Por:
Alvaro Oliva
En el año 1976, cuando nuestro planeta aún era bipolar, se desarrollaron los Juegos Olímpicos de Montreal donde cientos de jóvenes de todo el globo se juntaron a celebrar un encuentro de perfección física, aunque siempre bajo la mirada de los poderes que luchaban en la llamada Guerra Fría. Las distintas disciplinas no sólo eran una sana competencia, sino que también un intento desesperado de Europa Oriental y Estados Unidos por demostrar una codiciada sociedad que se reflejara en el deporte.
Montreal fue el escenario donde desfilaron los humanos fabricados por las mejores escuelas deportivas de las naciones vinculadas a la Unión Soviética.

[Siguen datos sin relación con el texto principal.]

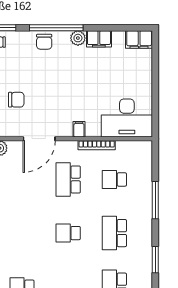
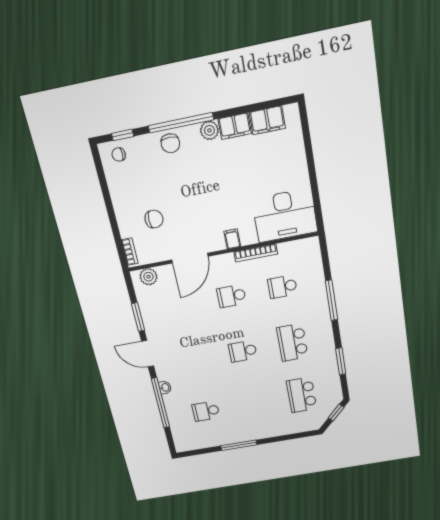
filing cabinet: (139, 39) -> (267, 120), moved
school desk: (68, 179) -> (231, 296), width x0.54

Fue así como en ese período Rumania presentó su mejor carta; una rigurosa y contemplativa adolescente destinada a vociferar, con sus brazos y piernas, los beneficios de un sistema "ideal".
La fórmula se había concretado y ya era hora de que la chica cumpliera con las expectativas que su país le había encomendado desde pequeña. Sólo una palabra podía dirigir su mente y esa era el triunfo, ella era la elegida, su razón de ser era ganar.
Comaneci obtuvo el primer "10" de la historia de la gimnasia. De esta manera, un dócil cuerpo de metro y medio de altura se instaló en medio de un juego de intereses internacionales, que buscaba expresar la supremacía mundial de una de las dos fuerzas en pugna, en un planeta perfectamente dividido . La pesadilla de una confrontación atómica y la vulnerabilidad de una burbuja dominada por dos reyes opuestos, se trasladaba a un encuentro, en el que ambos bloques, abrían sus ocultos cofres desde donde volaban las más hábiles hadas.
Nadia, con su mirada severa y ecuánimes movimientos en la barra, fue la representante que hizo vencer a la tierra de Los Cárpatos, el 18 de Julio de 1976. Así, Comaneci danzó en los aires venciendo a sus pares soviéticas y a las capitalistas. La reclusión en años de práctica hizo posible que Rumania diera finalmente la lección de vanidad que tanto ansiaba.
La muchacha, nacida el 12 de noviembre de 1961, en Onesti, ya deslumbraba a los seis años, tras ser llevada al batallón de los deportistas rumanos. Más tarde, entró con todos los honores a la Alta Escuela de Gimnasia de Bucarest, donde trabajó con el destacado entrenador Bela Karolyi.
Sin duda Montreal fue el punto más alto de su carrera, ya que no sólo obtuvo un "10" en la primera etapa, sino que además logró otras seis máximas puntuaciones que los atónitos jueces otorgaban sin objeciones.
En el año 1980, compitió en las Olimpiadas de Moscú, encuentro que fue boicoteado por Estados Unidos, que argumentaba una supuesta injusticia de la Unión Soviética, que en aquellos años invadía Afganistán.
Sin embargo, antes de los logros de 1980, año en que ganó dos medallas de oro y una de plata, Nadia había pasado por momentos difíciles. En 1977, sus padres se habían separado y un año más tarde era hospitalizada por un supuesto envenenamiento que dio origen a toda clase de rumores sobre las condiciones en que vivían los deportistas de esa parte del mundo.
Con el tiempo su cuerpo perdió los cánones exigidos, por lo que dejó el deporte, a los 22 años, abocándose a entrenar al equipo rumano durante el mando del dictador Ceaucescu, que vigilaba celosamente cada paso que daba. En ese tiempo se especuló sobre una aparente relación entre ella y un hijo del gobernante, no obstante, en 1989, la gimnasta decide marcharse de su país. (Su entrenador Karolyi ya lo había hecho en 1981).
Después de establecerse en Canadá con el rumano Alexandru Stefu, quien muere en un accidente a comienzos de los noventa, se casa en 1996, y se radica en la ciudad de Oklahoma, donde hasta el día de hoy, enseña el don que la hizo el personaje más importante del año 1976.
La época que la vio sobre las barras se ha sometido a una drástica metamorfosis, la dualidad mundial ya no existe y ella respira en un conjunto de estados que aún no logran olvidar el derrumbe de dos torres colmadas de trozos vitales. Ya no hay nada que demostrar, el antiguo y casi pueril temor de una tercera guerra mundial, a escala global, ha sido reemplazado por la no muy lejana posibilidad de un atentado de consecuencias devastadoras, en un tangible campo de batalla articulado por terroristas desequilibrados y por un imperio dominante.
Al parecer las cosas no han mejorado, pero el orgullo de un orden disuelto aún tiene la posibilidad de recordar, más allá de las confrontaciones de los poderes de turno, el deleite de un público que estuvo extático bajo sus pies, en un espacio sereno.